We have carefully examined the charge and we do not find such inconsistencies. In any event the law given to the jury in the charge is the law of the case. The proper time to complain about it and except thereto is when it is given. Only under such an exception do we inquire into its validity. In Greenhalch v. Barber, R. I. 104 A. 769, cited by the defendant there was such an exception. There is none in the case at bar. The question here is: Did the jury follow the law given to them? We think they did, and we further think that the charge, especially in view of the trial justice’s final instructions to the jury, was neither ambiguous nor inconsistent on the issue of self-defense which was the only issue that, in the light of the evidence, the jury had to determine. This contention is, therefore, without merit.

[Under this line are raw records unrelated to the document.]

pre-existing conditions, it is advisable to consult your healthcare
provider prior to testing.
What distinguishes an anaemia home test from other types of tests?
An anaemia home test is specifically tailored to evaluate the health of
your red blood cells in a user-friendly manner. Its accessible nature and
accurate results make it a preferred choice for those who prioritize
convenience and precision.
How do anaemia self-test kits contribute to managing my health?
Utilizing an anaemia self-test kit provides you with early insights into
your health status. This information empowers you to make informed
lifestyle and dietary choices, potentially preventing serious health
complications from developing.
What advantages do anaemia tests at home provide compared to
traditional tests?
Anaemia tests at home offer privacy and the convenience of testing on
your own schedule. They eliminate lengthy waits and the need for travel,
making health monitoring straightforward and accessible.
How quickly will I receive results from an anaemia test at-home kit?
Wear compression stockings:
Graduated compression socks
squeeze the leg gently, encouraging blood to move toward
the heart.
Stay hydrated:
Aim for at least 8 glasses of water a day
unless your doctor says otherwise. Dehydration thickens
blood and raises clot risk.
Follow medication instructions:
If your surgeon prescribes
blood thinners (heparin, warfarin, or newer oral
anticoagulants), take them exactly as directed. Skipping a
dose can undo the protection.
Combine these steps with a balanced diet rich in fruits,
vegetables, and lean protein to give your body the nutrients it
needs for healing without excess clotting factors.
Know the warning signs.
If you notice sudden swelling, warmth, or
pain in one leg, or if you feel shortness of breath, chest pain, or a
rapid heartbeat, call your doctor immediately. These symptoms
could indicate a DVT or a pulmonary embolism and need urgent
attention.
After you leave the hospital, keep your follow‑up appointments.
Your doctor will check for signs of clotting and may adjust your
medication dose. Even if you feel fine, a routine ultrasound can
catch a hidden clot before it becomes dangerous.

Defendant’s second contention that the verdict is against the evidence is likewise without merit. It is true that defendant’s witnesses outnumbered those of the plaintiff, but it does not necessarily follow that his evidence in proof of his plea of self-defense outweighed the plaintiff’s to the contrary. The trial justice did not rely solely on the testimony of the plaintiff in sustaining the verdict but pointed out in his decision that “On the defendant’s own testimony and on the testimony of the defendant’s wife, the verdict is proper * * And, after reading the transcript, that is the way it appears to us. In any event it is apparent from his decision that he carefully weighed not only the testimony of the witnesses but their credibility. To a large extent the verdict stands or falls on the question of the credibility of the principal witnesses, the parties themselves. These the trial justice has, undertaken to evaluate and he emphatically describes the defendant as the aggressor. Bearing in mind the advantage which the trial justice has over this court in passing upon the credibility of the witnesses testifying before him, we find nothing-in the record which would warrant us in saying that his decision in this respect is clearly wrong.

Finally defendant complains that the damages are excessive. There seems to be no merit in this contention. He concedes that plaintiff’s out-of-pocket loss is $960. There is also reasonably clear proof of a diminution of her earning capacity amounting to $240 at the time of the trial. These items total $1200. They represent merely her exact present pecuniary loss without taking into account any future loss. The remainder of the verdict of $1400 may be properly attributed to pain and suffering. For this element $200 cannot by any stretch of the imagination be called excessive. Plaintiff, as a result of the battery, suffered a fracture of the second joint of' her right thumb and consequent limitation of motion therein. Besides incapacitating her totally for fourteen weeks and requiring medical attention at an expense of $120 it caused her intense pain and continued to do so after she returned to her work as a sewer of cloth in a textile mill. Compensation for such pain and suffering may be compared with that approved in Teolis v. Moscatelli, 44 R. I. 494. In that case, which was an action of assault and battery, a verdict which indicated that the jury had given slightly more than $400 for pain and suffering as a result of injury to the plaintiff’s thumb and some limitation in his arm was not considered excessive.

Harlow & Boudreau, Donald O. Burke, for plaintiff.

JohnP. Cooney, Jr., Luigi DePasquale, John B. Kelaghan, for defendant.

All of the defendant’s exceptions are overruled, and the case is remitted to the superior court for entry of judgment on the verdict.